Activities:
A: Answer these questions about the passage on Ellis and Washington's foreign policy, one per line:
(i) Which treaty did Washington ensure became law in order to avoid war with Great Britain?
(ii) What does Ellis say the country has come to be "at peace" with?
(iii) What do the reasons behind Ellis's conclusions often boil down to?
B: Carry on the passage about Ellis and American foreign policy, picking up after its final sentence.

Selected text:
- - -
George Washington is the natural founder for a discussion on foreign policy, but Ellis doesn’t focus as much on the obvious warnings in his Farewell Address as he does on the first president’s work to reconcile the “Indian” question and western expansion and then on the Jay Treaty to avoid war with Great Britain. On both issues, Washington took stances that were wildly unpopular. He did not succeed in providing safe nations for Native Americans, but he was able to ensure that the Jay Treaty became law, buying the new nation time to develop before it would be forced to fight against a foreign government again. Underlying this work by Ellis is Washington’s very pragmatic (and very un-Jeffersonian) belief that America would not succeed in bringing democratic principles to faraway places. Ellis’s response to the current state of affairs is that our country has come to be “at peace” with the idea of continual war. He focuses on the fact that despite our overwhelming military superiority, the United States has not produced successful outcomes in our battles after the end of the Cold War and the fall of the Berlin Wall. There are many reasons that Ellis draws upon to reach his conclusions, but they often boil down to financial and accounting chicanery. Keeping the costs off the “books” reinforced the larger pattern of deception in the post-Cold War era, “making war almost painless: it is not declared, few have to fight, and no one has to pay.”
- - -
Data section:
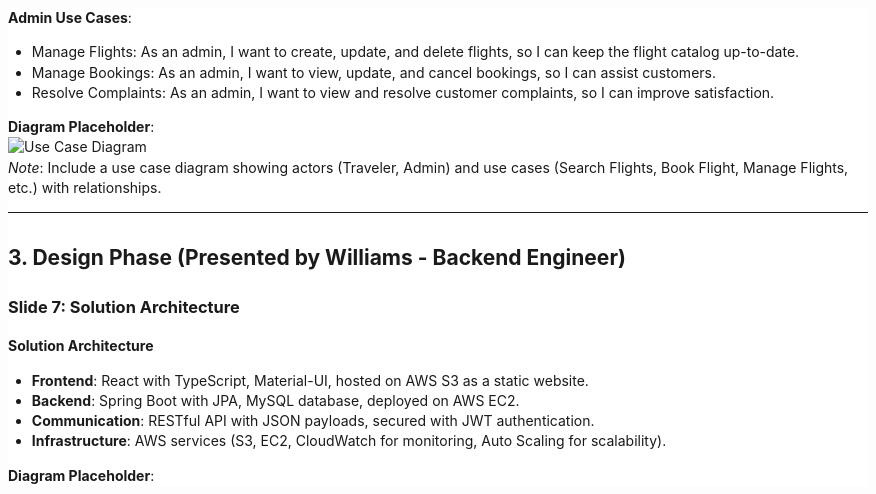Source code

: **Admin Use Cases**:  
- Manage Flights: As an admin, I want to create, update, and delete flights, so I can keep the flight catalog up-to-date.  
- Manage Bookings: As an admin, I want to view, update, and cancel bookings, so I can assist customers.  
- Resolve Complaints: As an admin, I want to view and resolve customer complaints, so I can improve satisfaction.  

**Diagram Placeholder**:  
![Use Case Diagram](screenshots/usecase.png)  
*Note*: Include a use case diagram showing actors (Traveler, Admin) and use cases (Search Flights, Book Flight, Manage Flights, etc.) with relationships.

---

## 3. Design Phase (Presented by Williams - Backend Engineer)

### Slide 7: Solution Architecture
**Solution Architecture**  
- **Frontend**: React with TypeScript, Material-UI, hosted on AWS S3 as a static website.  
- **Backend**: Spring Boot with JPA, MySQL database, deployed on AWS EC2.  
- **Communication**: RESTful API with JSON payloads, secured with JWT authentication.  
- **Infrastructure**: AWS services (S3, EC2, CloudWatch for monitoring, Auto Scaling for scalability).  

**Diagram Placeholder**:  
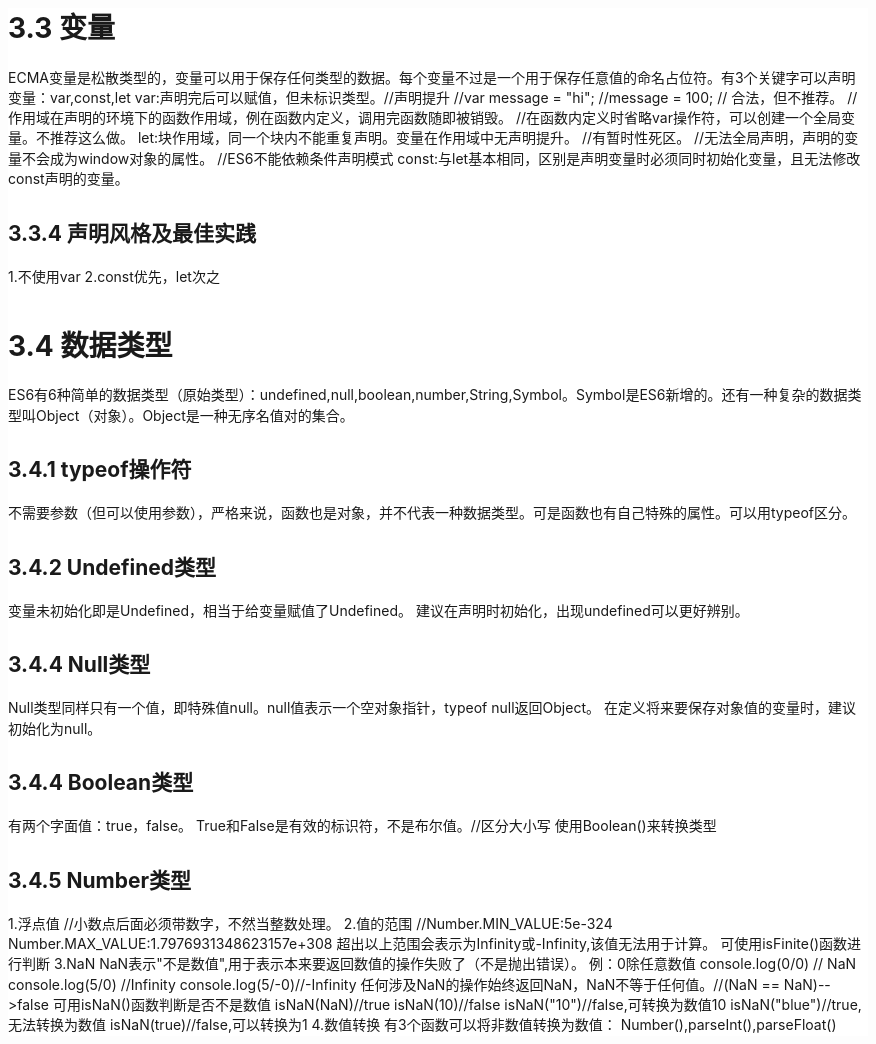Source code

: # 3.3 变量
ECMA变量是松散类型的，变量可以用于保存任何类型的数据。每个变量不过是一个用于保存任意值的命名占位符。有3个关键字可以声明变量：var,const,let
var:声明完后可以赋值，但未标识类型。//声明提升
//var message = "hi"; 
//message = 100; // 合法，但不推荐。
//作用域在声明的环境下的函数作用域，例在函数内定义，调用完函数随即被销毁。
//在函数内定义时省略var操作符，可以创建一个全局变量。不推荐这么做。
let:块作用域，同一个块内不能重复声明。变量在作用域中无声明提升。
//有暂时性死区。
//无法全局声明，声明的变量不会成为window对象的属性。
//ES6不能依赖条件声明模式
const:与let基本相同，区别是声明变量时必须同时初始化变量，且无法修改const声明的变量。
## 3.3.4 声明风格及最佳实践
1.不使用var
2.const优先，let次之
# 3.4 数据类型
ES6有6种简单的数据类型（原始类型）：undefined,null,boolean,number,String,Symbol。Symbol是ES6新增的。还有一种复杂的数据类型叫Object（对象）。Object是一种无序名值对的集合。
## 3.4.1 typeof操作符
不需要参数（但可以使用参数），严格来说，函数也是对象，并不代表一种数据类型。可是函数也有自己特殊的属性。可以用typeof区分。
## 3.4.2 Undefined类型
变量未初始化即是Undefined，相当于给变量赋值了Undefined。
建议在声明时初始化，出现undefined可以更好辨别。
## 3.4.4 Null类型
Null类型同样只有一个值，即特殊值null。null值表示一个空对象指针，typeof null返回Object。
在定义将来要保存对象值的变量时，建议初始化为null。
## 3.4.4 Boolean类型
有两个字面值：true，false。
True和False是有效的标识符，不是布尔值。//区分大小写
使用Boolean()来转换类型
## 3.4.5 Number类型
1.浮点值
//小数点后面必须带数字，不然当整数处理。
2.值的范围
//Number.MIN_VALUE:5e-324
Number.MAX_VALUE:1.7976931348623157e+308
超出以上范围会表示为Infinity或-Infinity,该值无法用于计算。
可使用isFinite()函数进行判断
3.NaN
NaN表示"不是数值",用于表示本来要返回数值的操作失败了（不是抛出错误）。
例：0除任意数值
console.log(0/0) // NaN
console.log(5/0) //Infinity
console.log(5/-0)//-Infinity
任何涉及NaN的操作始终返回NaN，NaN不等于任何值。//(NaN == NaN)-->false
可用isNaN()函数判断是否不是数值
isNaN(NaN)//true
isNaN(10)//false
isNaN("10")//false,可转换为数值10
isNaN("blue")//true,无法转换为数值
isNaN(true)//false,可以转换为1
4.数值转换
有3个函数可以将非数值转换为数值：
Number(),parseInt(),parseFloat()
- - -
Answers in order:
A:
(i) The Jay Treaty.
(ii) The idea of continual war.
(iii) Financial and accounting chicanery.

B:
Ellis ends his work with an epilogue on leadership, and points to how extraordinary it was to have the collection of founders working in one place at one time as our nation was formed. And his focus on a virtually unknown founder, among the general public, speaks to his expertise on this era in our history.
The editorial task of writing the Constitution was undertaken by one man, Pennsylvania delegate Gouverneur Morris, who made the revisions to the draft of the Constitutional Convention in one four-day period. Madison said that “a better choice could not have been made, as the performance of the task proved.” Morris was the individual who changed, “We the people of New Hampshire, Massachusetts, Connecticut” then state-by-state down the seaboard as written in the original draft, to the simple and magisterial “We the people.”
“Morris’s words ‘We the people’ provide an answering echo on the other side of the American Dialogue, sounding the parallel truth that our rights and responsibilities coexist in a collective whole that is greater than the sum of its parts. Although Jefferson’s words are forever, Morris’s words enjoy a special relevance in our own troubled time, since they remind us that we rise or fall together, as a single people.”
Highly recommended.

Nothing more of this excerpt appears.